Un mois plus tard, la technologie de Blue Eye faisait partie des 88 projets primés par Claudie Haigneré, ministre déléguée à la Recherche et aux Nouvelles technologies, dans le cadre du concours national 2003 d’aide à la création d’entreprises de technologies innovantes, financé par le ministère, l’Agence française de l’innovation (Anvar) et le Fonds social européen (FSE) ("le principal instrument financier permettant à l’Union de concrétiser les objectifs stratégiques de sa politique de l’emploi").
Les caméras de Blue Eye serviraient aussi bien à la détection de bagages abandonnés, à la surveillance des parkings, des feux tricolores, à la mesure de la vitesse des automobiles, la gestion du trafic routier, la détection automatique des accidents ou des comportements suspects des chalands traînant dans les magasins ou dans la rue.
"L’électronique a dépassé l’humain"
Avec les armes de poing, létales ou pas, les caméras de vidéosurveillance étaient le produit le visible du Milipol 2003. On en trouvait de toutes sortes : modèles assistés par ordinateur, caméras cachées dans des bijoux, des stylos ou des lunettes, endoscopes permettant de les glisser à travers un mur ou un trou d’une serrure, sans oublier d’innombrables modèles permettant de surveiller "quel que soit le lieu et la météo".
Le secteur des nouvelles technologies rassemblait plus de la moitié des exposants au salon Milipol. Autres secteurs en vogue au Milipol : la localisation et la surveillance des véhicules et des télécommunications (téléphone, satellites, mais aussi et surtout internet).
Le dossier de presse de Milipol avance que le marché de la sécurité, en progression de 10,9% depuis 2001, pèse aujourd’hui 6 milliards d’euros, et emploie 158 000 personnes qu’en France. 40 % des entreprises du secteur sont détenues par des multinationales étrangères.
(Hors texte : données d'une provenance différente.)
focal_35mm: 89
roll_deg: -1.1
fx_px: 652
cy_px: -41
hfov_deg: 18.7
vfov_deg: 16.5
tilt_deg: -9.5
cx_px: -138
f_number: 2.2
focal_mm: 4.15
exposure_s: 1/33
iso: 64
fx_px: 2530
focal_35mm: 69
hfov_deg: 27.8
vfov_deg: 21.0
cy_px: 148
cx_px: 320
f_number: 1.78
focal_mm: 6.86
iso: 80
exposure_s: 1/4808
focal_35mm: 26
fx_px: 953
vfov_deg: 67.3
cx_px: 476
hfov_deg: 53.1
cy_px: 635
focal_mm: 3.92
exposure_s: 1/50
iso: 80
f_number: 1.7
De très nombreuses PME françaises ont été rachetées dans la foulée des attentats du 11 septembre, qui a conféré à ce marché un dynamisme enviable.
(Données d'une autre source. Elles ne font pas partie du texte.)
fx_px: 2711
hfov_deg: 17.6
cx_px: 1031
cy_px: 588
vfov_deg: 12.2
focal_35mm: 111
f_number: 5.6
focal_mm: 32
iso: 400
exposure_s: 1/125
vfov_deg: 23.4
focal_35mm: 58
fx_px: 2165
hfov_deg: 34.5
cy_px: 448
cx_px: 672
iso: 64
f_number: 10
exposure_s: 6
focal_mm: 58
Une comparaison du chiffre d’affaires de la sécurité entre 1991 et 2001 témoigne de l’essor des nouvelles technologies et du renseignement. Alors que les secteurs "électronique" et "conseil en sécurité, intelligence économique", ne pesaient, respectivement, que 926 et 66 millions d’euros en 1991, ils affichaient, en 2001, un chiffre d’affaires de 2081 et 111 millions d’euros.
Ces chiffres, établis par Le Nouvel économiste en mars 2003, montrent qu’en 1991, l’électronique représentait 23 % du marché, contre 37% pour le gardiennage et la protection rapprochée. La tendance s’est désormais inversée : "Avec 35 % de parts de marché, l’électronique a dépassé l’humain", qui ne représente plus que 31% du marché.